POTW: Wheeling in the Years: A Slice of Brooklyn Bicycle History

Michelle Montalbano

To close out National Bicycle Month, here's a little a celebration of bicycling in Brooklyn, from 1897 to the present. 

POST_0143, Music Island, Prospect Park, Brooklyn, N.Y., summer circa 1897,
Brooklyn Postcard Collection, Center for Brooklyn History

Even now, in the 21st century, I feel a powerful sense of freedom, exhilaration, and agency whenever I'm riding my bicycle around Brooklyn. It must have been truly extraordinary for women in the 19th century, who were newly admitted to the ranks of "wheel riders" in the 1890s. At the time, Brooklyn was home to a large number of some of the most avid cyclists in the world, and as a result, there was more cycling infrastructure and bike-friendly legislation than we've had even at later (darker) points in Brooklyn history. When "wheelmen" and "wheelwomen" took to the streets for fresh air, recreation, commuting, and exercise, revolution was in the air.

In Evan Friss's The Cycling City: Bicycles & Urban America in the 1890s, the author recounts in detail the debates around permitting women to cycle at that time: eroding moral values, respectability and femininity, un-ladylike behavior, and even the possibility of too much "stimulation," made the list. On the other side of the argument, some physicians pointed out that riding a bicycle was a great way to calm women's "hysteria." While riding, "...her mind [was] taken off those things which have a tendency to perplex and madden." The result was "an uncommonly happy, bright, and exhilarated set of faces which we see spinning down our streets."

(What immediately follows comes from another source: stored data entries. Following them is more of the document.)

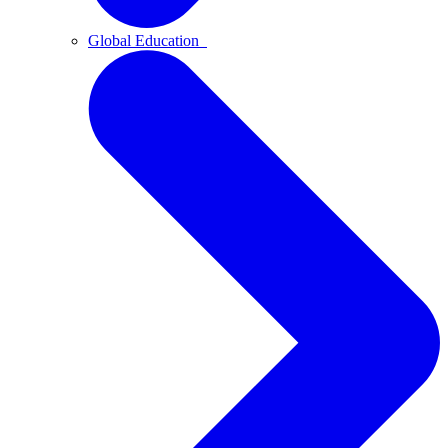
Global Education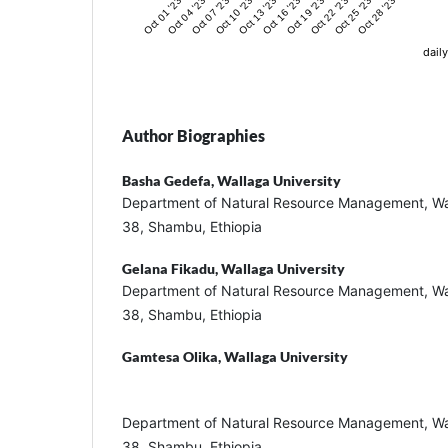
Oct 01 '23
Oct 04 '23
Oct 07 '23
Oct 10 '23
Oct 13 '23
Oct 16 '23
Oct 19 '23
Oct 22 '23
Oct 25 '23
Oct 28 '23
daily
Author Biographies
Basha Gedefa,
Wallaga University
Department of Natural Resource Management, Wal
38, Shambu, Ethiopia
Gelana Fikadu,
Wallaga University
Department of Natural Resource Management, Wal
38, Shambu, Ethiopia
Gamtesa Olika,
Wallaga University
Department of Natural Resource Management, Wal
38, Shambu, Ethiopia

The classic (and illustrated!) Bicycling for Ladies by Maria E. Ward, first published in 1896 and reissued just this year, begins with an irrefutable opening argument: "Bicycling is a modern sport, offering infinite variety and opportunity. As an exercise, at present unparalleled, it accomplishes much with comparatively little expenditure of effort; as a relaxation, it has many desirable features; and its limitless possibilities, its future of usefulness, and the effect of its application to modern economic and social conditions, present a wide field for speculation." 

The power of bicycles to open up new worlds remains just as strong today, and if pressed, I will wax as rhapsodic about riding a bike as a Victorian woman in pantaloons.

Advertisement, Columbia "Boycycle", 1922, Brooklyn Daily Eagle
Esther Farrell, Atlantic City Boardwalk, 1935, Brooklyn Daily Eagle Photo Collection
RCPO_0075, Two boys with bikes, 24th Street, 1976, Larry Racioppo Photograph Collection

 

SHBZ_0086, Best Friends, 2008, Jamel Shabazz Photograph Collection

The selections of choice bicycle-related images included in this post are from the Brooklyn Daily Eagle and our digital collections portal. Interested in seeing more photos from CBH’s collections? Visit our online image gallery, which includes a selection of our images, or the digital collections portal at Brooklyn Public Library. We look forward to inviting you to CBH in the future to research in our entire collection of images, archives, maps, and special collections. In the meantime, please visit our resources page to search our collections. Questions? Our reference staff is available to help with your research! You can reach us at cbhreference@bklynlibrary.org.

 

 

This blog post reflects the opinions of the author and does not necessarily represent the views of Brooklyn Public Library.

 

Judy Salgado

I wonder if you know of the KINGS COUNTY WHEELMEN we’re, who were their founding members, where their clubhouses were and if they really had weekend haunts to Montaigne Point L.I?
Mon, May 9 2022 9:10 pm Permalink
Judy Salgado

Can you tell us something about the old KINGS COUNTY WHEELMEN in the 1890's to the 1920's when the group was really popular, who started the group, who belonged, did they really take rides to Montauk, are there early minutes or stories about their outings? What about pictures? Where can I look? I have a relative who was one and want to know all about it.
Sun, Nov 6 2022 12:31 am Permalink
Barry Marcus

Anybody remember Chick's Bike Shop on Bedford Avenue? In the mid-1960's it was the go to spot for ten speeds (mine was an Armstrong) on which the neighborhood teens rode all around the City, often riding down Flatbush Avenue, over the Brooklyn Bridge and up to Central Park. I bought mine with money I earned working at the library after school at Brooklyn Tech, reading shelves and working at the stack desk and as a stack runner.